§ AIM OF THE TASK:
Go through the entries below and pick out every line with "smaku".

[Dataset entries]

═══

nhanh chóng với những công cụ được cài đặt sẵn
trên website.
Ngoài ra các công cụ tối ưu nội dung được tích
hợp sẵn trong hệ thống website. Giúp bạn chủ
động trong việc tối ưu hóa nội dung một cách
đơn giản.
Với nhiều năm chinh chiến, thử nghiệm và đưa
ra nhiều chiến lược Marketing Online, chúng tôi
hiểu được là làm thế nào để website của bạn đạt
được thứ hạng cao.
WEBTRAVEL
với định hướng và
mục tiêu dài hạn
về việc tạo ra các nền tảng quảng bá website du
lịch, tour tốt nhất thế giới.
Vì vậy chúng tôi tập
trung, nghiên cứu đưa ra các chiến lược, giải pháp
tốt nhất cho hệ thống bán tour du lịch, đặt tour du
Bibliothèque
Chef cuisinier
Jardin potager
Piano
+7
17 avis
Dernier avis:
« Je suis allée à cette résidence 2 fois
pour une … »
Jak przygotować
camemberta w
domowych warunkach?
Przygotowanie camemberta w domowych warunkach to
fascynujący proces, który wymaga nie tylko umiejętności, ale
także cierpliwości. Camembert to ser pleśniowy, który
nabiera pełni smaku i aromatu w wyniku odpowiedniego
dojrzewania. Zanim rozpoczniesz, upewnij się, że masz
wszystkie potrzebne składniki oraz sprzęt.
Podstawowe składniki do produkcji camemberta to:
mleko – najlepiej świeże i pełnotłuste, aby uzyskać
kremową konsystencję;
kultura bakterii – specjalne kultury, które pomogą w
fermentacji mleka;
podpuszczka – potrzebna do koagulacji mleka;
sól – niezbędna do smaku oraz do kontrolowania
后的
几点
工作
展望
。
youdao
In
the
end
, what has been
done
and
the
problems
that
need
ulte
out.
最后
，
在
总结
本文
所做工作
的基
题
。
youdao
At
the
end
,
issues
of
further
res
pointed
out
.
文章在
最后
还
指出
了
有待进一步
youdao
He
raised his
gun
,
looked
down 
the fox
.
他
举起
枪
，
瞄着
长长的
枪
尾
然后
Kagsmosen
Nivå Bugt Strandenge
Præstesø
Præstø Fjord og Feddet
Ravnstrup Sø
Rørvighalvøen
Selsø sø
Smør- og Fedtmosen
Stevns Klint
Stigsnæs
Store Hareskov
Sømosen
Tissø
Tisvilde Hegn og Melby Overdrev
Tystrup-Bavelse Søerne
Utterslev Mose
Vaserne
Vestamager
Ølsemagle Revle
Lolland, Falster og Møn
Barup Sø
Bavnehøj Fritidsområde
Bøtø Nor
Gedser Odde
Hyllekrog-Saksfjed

═══

§ RESULT:
nabiera pełni smaku i aromatu w wyniku odpowiedniego
sól – niezbędna do smaku oraz do kontrolowania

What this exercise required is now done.